Is that enough market weakness?


A snapshot of the monthly performance of stocks priced above $2 and with average traded daily volume of over 100k

We haven’t seen that much weakness in the market since Mid November last year. 1226 stocks were down more than 20% for the last month. This is an incredible destruction of shareholders’ wealth. So many different industries were affected, that it would be more beneficial to mention those that so far have managed the storm – Agriculture chemicals, Internet providers, Gold, Food processors, Semiconductors, Sporting goods, Wireless communications.

92 stocks have declined more than 50% during the last month vs only 7 up more than 50%. I follow this ratio closely as the market tends to turn when it reaches extremes. It has been there for the last couple of days, but this market doesn’t care about it and daily rewrites the history of all oversold indicators. Many expect (hope) for a bounce tomorrow.( Including me).

Other than 2 quick day trades in $UAUA( one short, one long), I sat on my hands all week. I have a bullish bias for tomorrow just because if you read the news you’d tell yourself that things couldn’t get any worse. They could and this is why I am still not willing to hold a position over night. I prefer to protect capital and live to trade another day.
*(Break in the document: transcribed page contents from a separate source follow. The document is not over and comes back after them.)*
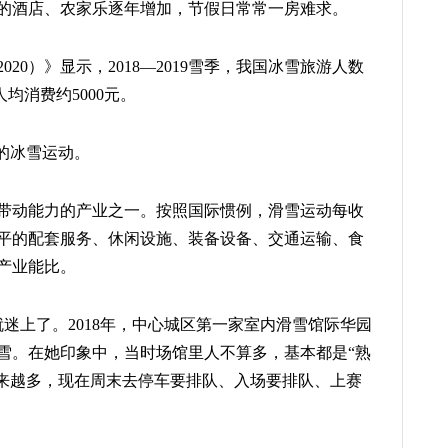
的酒店、农家乐逐年增加，节假日常常一房难求。
20）》显示，2018—2019雪季，我国冰雪旅游人数
均消费约5000元。
的冰雪运动。
带动能力的产业之一。按照国际惯例，滑雪运动每收
水平的配套服务、休闲设施、装备设备、交通运输、食
产业能比。
迷上了。2018年，中心城区第一家室内滑雪馆际华园
雪。在她印象中，当时场馆里人不算多，基本都是“熟
就越来越多，现在周末去停车要排队、入场要排队、上赛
In times like this, it is always useful to remember Paul Tudor Jones words about market extremes:

There is no training – classroom or otherwise – that will prepare for trading the last third of a move, whether it’s the end of a bull market or the end of a bear market. There’s typically no logic to it; irrationality reigns over supreme, and no class can teach what to do during that brief, volatile reign. The only way to learn how to trade during the last, exquisite third of a move is to do it, or, more precisely, live it.